Do you all catch many Perch out of Devils lake?


----------



## drjongy (Oct 13, 2003)

Not much anymore...certainly not like it used to be.


----------



## Ed's Bait (Jul 26, 2002)

Welcome Casino Cup Anglers. We wish you all the best of luck. Anglers 
continue to report good walleye action in most parts of Devils Lake for smaller 
fish, but the larger fish have been harder to come by. Fish are largely being 
found using typical mid to late summer patterns. These include working the 
edges of well defined weedbeds and deeper rocky point areas including sunken 
roads. Some of the better areas for walleyes have been the sunken refuge road 
in Pelican Lake, the edges of weedbeds in Pelican and the Flats, the Golden 
Highway, the gap area, the sunken points and humps of the Flats, the Doc Hagens 
area, Ft. Totten/Cactus Points, Five Crows, the Stromme Addition area, the 
south end of Black Tiger Bay, and East Devils Lake. In these areas anglers are 
trolling deeper running cranks such as reef runners and taildancers or smaller 
cranks such as jointed shad raps and hornets behind leadcore; slip bobbering 
in the trees; pitching jigs with plastic or cranks such as shad raps into the 
edges and openings in weedbeds; or trolling bottom bouncers with spinners along 
deeper weed edges or sunken rocky structure. Pike continue to be caught along 
with walleyes in most parts of the lake. White bass seem to be everywhere this 
year with large schools being easily recognizable as they feed on the top of 
the water and move through areas. Shore fisherman continue to report good 
success in the early morning and evening hours. Best spots continue to be the 
Acorn Ridge area, north end of Creel Bay along Hwy 19, any of the bridges, and 
the area from West Bay Resort to Minnewauken. Good Luck & Good Fishing!!!


----------



## Ed's Bait (Jul 26, 2002)

Welcome Western Walleye?s Lowrance Pro Team Championship qualifiers to Devils 
Lake . We wish you all the best of luck next week. Most anglers have been 
reporting a bit tougher fishing the past week. While they?re catching a lot of 
smaller fish, finding eating sized and larger fish has been more difficult. 
Those doing better are moving around and trying to find smaller groups of more 
active fish. Some spots that are producing fish include the sunken roads in 
the Flats and Pelican, Bud Bay, Doc Hagens, the Ft.

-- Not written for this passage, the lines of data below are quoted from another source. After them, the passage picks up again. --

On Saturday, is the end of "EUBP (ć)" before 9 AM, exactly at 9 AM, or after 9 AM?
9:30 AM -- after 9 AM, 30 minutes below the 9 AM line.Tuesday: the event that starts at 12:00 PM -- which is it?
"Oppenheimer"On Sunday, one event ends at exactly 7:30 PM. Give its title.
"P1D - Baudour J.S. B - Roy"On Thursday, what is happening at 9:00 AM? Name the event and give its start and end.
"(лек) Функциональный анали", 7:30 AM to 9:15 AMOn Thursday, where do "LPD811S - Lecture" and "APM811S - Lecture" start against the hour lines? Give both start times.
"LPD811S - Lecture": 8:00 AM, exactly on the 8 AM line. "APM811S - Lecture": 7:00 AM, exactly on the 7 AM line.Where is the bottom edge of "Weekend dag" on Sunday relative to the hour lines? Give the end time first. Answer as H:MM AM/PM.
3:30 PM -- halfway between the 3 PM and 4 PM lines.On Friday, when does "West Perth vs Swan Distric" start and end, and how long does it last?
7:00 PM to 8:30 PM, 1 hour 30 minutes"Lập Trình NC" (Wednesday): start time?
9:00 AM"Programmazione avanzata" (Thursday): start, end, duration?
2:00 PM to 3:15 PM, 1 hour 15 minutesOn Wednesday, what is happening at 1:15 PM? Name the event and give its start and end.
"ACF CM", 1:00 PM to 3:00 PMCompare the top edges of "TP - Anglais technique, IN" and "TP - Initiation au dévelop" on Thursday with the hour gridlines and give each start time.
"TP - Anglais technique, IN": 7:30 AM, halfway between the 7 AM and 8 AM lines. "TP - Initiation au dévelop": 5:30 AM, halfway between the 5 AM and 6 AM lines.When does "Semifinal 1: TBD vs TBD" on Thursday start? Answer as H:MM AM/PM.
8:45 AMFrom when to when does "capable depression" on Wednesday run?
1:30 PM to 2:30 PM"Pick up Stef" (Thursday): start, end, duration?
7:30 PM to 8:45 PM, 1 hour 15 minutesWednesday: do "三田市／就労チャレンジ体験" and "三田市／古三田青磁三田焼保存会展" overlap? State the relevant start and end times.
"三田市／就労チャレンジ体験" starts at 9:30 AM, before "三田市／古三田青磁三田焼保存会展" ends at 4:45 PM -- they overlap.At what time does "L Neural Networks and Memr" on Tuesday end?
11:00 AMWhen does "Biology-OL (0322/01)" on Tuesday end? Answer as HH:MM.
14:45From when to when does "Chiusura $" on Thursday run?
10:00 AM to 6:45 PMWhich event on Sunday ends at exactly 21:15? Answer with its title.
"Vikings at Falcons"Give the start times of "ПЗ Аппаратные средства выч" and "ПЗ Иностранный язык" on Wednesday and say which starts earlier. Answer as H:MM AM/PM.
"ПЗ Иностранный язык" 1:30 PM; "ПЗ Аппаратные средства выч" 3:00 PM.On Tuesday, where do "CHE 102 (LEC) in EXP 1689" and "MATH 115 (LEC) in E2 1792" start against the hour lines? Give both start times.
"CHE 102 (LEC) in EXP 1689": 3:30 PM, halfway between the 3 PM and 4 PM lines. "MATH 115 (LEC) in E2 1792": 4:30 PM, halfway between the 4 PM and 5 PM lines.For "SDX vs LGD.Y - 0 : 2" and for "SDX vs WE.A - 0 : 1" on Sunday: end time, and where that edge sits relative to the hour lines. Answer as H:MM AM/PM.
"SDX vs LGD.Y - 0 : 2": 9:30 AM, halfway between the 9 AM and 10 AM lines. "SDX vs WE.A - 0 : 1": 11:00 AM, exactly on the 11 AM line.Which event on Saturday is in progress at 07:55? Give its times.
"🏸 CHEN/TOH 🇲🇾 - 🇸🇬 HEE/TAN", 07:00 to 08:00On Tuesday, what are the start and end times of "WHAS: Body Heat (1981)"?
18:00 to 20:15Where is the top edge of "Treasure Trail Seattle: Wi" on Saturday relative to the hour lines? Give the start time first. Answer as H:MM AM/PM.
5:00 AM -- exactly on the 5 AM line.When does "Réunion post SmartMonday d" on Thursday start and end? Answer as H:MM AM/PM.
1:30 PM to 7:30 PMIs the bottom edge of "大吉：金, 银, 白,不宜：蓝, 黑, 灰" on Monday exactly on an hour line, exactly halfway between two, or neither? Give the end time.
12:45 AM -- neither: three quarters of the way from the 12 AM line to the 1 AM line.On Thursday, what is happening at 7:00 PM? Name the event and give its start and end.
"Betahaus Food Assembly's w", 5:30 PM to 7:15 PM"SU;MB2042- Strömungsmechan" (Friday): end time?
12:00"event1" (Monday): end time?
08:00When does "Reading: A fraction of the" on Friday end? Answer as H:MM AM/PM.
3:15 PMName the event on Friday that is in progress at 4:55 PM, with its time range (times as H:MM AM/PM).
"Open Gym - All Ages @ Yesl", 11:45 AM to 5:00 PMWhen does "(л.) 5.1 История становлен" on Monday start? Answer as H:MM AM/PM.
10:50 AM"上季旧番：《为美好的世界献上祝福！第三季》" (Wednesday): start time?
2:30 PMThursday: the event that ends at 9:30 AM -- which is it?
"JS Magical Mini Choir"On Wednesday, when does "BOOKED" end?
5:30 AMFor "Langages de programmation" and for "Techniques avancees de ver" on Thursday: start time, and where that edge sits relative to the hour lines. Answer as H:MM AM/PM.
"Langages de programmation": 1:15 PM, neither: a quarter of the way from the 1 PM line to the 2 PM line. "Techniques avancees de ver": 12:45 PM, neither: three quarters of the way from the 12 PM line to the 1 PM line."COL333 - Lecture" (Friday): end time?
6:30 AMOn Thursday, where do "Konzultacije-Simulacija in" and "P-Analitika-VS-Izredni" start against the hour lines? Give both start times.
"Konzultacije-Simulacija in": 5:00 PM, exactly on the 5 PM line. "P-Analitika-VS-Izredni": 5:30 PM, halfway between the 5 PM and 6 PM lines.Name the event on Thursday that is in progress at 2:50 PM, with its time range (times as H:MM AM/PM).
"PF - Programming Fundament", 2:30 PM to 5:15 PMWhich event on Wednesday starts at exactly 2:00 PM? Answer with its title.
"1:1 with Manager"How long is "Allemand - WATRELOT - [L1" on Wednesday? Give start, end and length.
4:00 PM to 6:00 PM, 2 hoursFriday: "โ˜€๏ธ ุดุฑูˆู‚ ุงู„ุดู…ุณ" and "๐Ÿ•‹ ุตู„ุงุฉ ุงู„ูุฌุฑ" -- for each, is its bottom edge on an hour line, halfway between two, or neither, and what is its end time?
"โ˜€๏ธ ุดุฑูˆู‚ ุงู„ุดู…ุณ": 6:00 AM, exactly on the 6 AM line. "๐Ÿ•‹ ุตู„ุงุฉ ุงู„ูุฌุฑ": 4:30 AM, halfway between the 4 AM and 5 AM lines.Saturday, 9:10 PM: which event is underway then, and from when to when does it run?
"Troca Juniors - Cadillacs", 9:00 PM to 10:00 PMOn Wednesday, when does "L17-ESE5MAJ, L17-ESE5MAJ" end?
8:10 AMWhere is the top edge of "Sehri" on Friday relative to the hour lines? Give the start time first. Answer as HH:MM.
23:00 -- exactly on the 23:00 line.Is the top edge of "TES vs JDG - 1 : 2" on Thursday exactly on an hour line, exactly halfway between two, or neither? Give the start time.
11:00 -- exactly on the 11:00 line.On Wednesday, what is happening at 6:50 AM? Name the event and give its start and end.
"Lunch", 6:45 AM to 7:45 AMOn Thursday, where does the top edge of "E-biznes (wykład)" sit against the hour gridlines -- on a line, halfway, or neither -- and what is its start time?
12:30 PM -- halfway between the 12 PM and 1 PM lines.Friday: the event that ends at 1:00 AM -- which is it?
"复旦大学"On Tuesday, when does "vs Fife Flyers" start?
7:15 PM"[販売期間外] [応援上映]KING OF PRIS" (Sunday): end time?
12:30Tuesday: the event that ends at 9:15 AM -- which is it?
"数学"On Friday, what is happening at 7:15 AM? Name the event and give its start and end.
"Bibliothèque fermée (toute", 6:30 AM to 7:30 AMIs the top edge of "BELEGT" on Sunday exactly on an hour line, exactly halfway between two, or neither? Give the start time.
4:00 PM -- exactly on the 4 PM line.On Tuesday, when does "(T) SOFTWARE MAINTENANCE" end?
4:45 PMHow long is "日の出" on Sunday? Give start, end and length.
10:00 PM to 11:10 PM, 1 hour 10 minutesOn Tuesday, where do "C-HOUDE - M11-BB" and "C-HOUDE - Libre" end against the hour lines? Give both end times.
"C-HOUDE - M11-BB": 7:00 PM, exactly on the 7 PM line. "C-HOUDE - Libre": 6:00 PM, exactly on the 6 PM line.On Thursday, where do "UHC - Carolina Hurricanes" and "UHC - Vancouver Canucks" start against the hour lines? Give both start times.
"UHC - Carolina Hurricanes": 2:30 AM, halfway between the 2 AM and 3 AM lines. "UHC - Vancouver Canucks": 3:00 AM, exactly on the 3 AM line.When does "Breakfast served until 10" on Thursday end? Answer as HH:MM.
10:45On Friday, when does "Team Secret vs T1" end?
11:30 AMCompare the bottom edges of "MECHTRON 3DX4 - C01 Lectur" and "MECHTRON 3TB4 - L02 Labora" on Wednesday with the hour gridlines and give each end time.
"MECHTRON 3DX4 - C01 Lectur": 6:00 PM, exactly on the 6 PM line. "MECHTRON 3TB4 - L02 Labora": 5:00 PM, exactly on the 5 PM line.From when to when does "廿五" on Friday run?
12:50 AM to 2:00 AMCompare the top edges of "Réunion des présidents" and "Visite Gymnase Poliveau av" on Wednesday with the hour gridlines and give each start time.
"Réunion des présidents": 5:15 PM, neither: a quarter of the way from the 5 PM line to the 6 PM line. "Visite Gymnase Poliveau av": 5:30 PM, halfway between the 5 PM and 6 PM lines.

Totten/Cactus area, Five 
Crows, Stromme Addition, and the south end of Black Tiger. In these areas 
anglers are trolling cranks such as jointed shad raps, salmos, & reef runners 
or bottom bouncers with spinners. White bass populations seem to really have 
boomed and are being caught in most all areas of the lake. Small cranks or 
jigs with minnows are working the best. Shore fisherman continue to report 
good fishing in the evening hours. The better areas continue to be the 
bridges, the north end of Creel Bay, the Acorn Ridge area, and the area near 
the 19/281 intersection. Good Luck & Good Fishing!!!


----------



## Ed's Bait (Jul 26, 2002)

With the ending of summer and the start of hunting season, fisherman
numbers on
Devils Lake are on the decline. Those going out are reporting mixed success.
Some anglers are doing very well while other have been struggling to find
eating sized fish. Those doing best are moving around until they find more
active schools. The better patterns continue to be working old sunken
shorelines and the edges of weedbeds, but some are also reporting some good
success pitching cranks in shallower water as well. Some of the better areas
continue to be old shoreline and sunken roads in Pelican for larger fish, the
Golden Highway, and the north end of Six Mile Bay along the east side, Bud
Bay,
the Ft. Totten/Cactus area, Stromme Addition, and the outlet area in East
Devils Lake. In these areas anglers are trolling cranks such as jointed shad
rap, wally divers, hornets, and bullheads, or running bottom bouncers with
spinners. Pike and walleye continue to be caught along with walleyes in most
areas. Shore fisherman are reporting good success at the bridges, the area
near
the 19/281 intersection, and the coulees and upper lakes from Pelican to Lake
Alice. Jigs with plastic or cranks such as rattletraps, countdowns, & shad
raps have all been working well. Good Luck & Good Fishing!!!


----------